Testo di partenza:
----
India, esplodono fuochi d’artificio: centinaia di morti in un tempio indù

E’ di almeno 101 vittime il bilancio provvisorio di un violento incendio scoppiato nella notte, nell’area del tempio di Puttingal, nella Regione del Kerala, nell’India meridionale, a causa di un incidente al momento dell’avvio dello spettacolo di fuochi d’artificio che è stato alla base della tragedia. Ma la sciagura avrebbe potuto avere conseguenze ben più tragiche perché allo spettacolo di fuochi d’artificio assistevano, secondo l’emittente Ndtv, almeno 10.000 persone.
La polizia, ha segnalato la tv Times Now, ha registrato una denuncia nei confronti delle autorità del luogo di culto per avere avviato lo spettacolo di fuochi d’artificio senza le necessarie autorizzazioni. Il primo ministro Narendra Modi, che si sta recandosi sul luogo della tragedia, ha annunciato l’assegnazione di 200.000 rupie (2.900 euro) ad ogni famiglia che ha avuto una persona deceduta e di 50.000 rupie (1.300 euro) per quelle dei feriti. Lo stesso premier ha chiesto di non organizzare alcuna cerimonia di accoglienza al momento del suo arrivo a Kollam. Nel suo aereo, si è appreso, viaggia una squadra medica specializzata in soccorso ad ustionati.
L’incendio è scoppiato intorno alle 3 del mattino nel complesso di templi indù di Puttingal, nel villaggio di Paravoor, a nord della capitale dello stato del Kerala, Thiruvananthapuram.
In quel momento c’erano migliaia di persone nel complesso, per la giornata conclusiva della festa di sette giorni in onore della dea Bhadrakali, una incarnazione della dea Kali venerata nel sud dell’India.
Ogni anno per l’occasione si tiene una gara di fuochi d’artificio fra diversi gruppi. La competizione di quest’anno non era autorizzata, perché l’Alta Corte del Kerala aveva vietato simili manifestazioni di fuochi d’artificio nel tempio.
Il rogo, secondo quanto ha riferito il ministro dell’Interno dello stato, Ramesh Chennitala, è scoppiato quando una scintilla, partita dai un fuochi  d’artificio, ha dato fuoco a una batteria di botti che erano stati immagazzinati nel tempio per un’esibizione successiva, la festa del capodanno indù, detta Vishu, giovedì prossimo.
I fuochi d’artificio stoccati sono così esplosi e hanno appiccato rapidamente il fuoco al complesso, intrappolando i fedeli. Almeno 350 persone sono rimaste ferite ma il bilancio è destinato a salire. Testimoni parlano di ripetute esplosioni dall’edificio dove erano stoccati i botti e di pezzi di cemento che volavano a grande distanza. Il tempio è stato sventrato da alte fiamme, che lo hanno avvolto nel giro di pochi minuti. Le tv locali hanno mostrato immagini di alte colonne di fumo che si alzavano dal complesso e di fuochi d’artificio che continuavano a partire. Al momento le fiamme sono state domate e i vigili del fuoco stanno perlustrando le macerie alla ricerca di morti e feriti.
----
Dati mostrati:
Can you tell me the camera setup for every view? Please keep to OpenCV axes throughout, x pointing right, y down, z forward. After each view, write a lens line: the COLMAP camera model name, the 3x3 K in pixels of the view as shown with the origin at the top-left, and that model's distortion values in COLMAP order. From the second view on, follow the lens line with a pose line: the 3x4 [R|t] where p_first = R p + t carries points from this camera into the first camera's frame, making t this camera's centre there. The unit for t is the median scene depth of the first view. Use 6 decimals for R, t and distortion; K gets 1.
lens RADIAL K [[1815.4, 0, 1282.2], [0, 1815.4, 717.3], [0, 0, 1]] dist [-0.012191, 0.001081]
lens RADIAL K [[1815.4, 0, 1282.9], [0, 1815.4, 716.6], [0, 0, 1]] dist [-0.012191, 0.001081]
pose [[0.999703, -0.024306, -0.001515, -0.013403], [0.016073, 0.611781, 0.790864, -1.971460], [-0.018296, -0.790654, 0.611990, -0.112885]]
----
Cosa fare:
#1 Secondo l'articolo sull'incendio nel tempio di Puttingal, a che ora è scoppiato l'incendio?
#2 Riscrivi un passo dell'articolo sull'incendio nel tempio di Puttingal sostituendo "gara" con "sfida". Comincia dalle parole "Ogni anno per" e fermati dopo "d’artificio nel tempio.".
#3 Elenca tutti i nomi propri di persone e di divinità che compaiono nell'articolo sull'incendio nel tempio di Puttingal.

Soluzioni dei compiti:
#1 Intorno alle 3 del mattino.

#2
Ogni anno per l’occasione si tiene una sfida di fuochi d’artificio fra diversi gruppi. La competizione di quest’anno non era autorizzata, perché l’Alta Corte del Kerala aveva vietato simili manifestazioni di fuochi d’artificio nel tempio.

#3 Narendra Modi, Ramesh Chennitala, Bhadrakali, Kali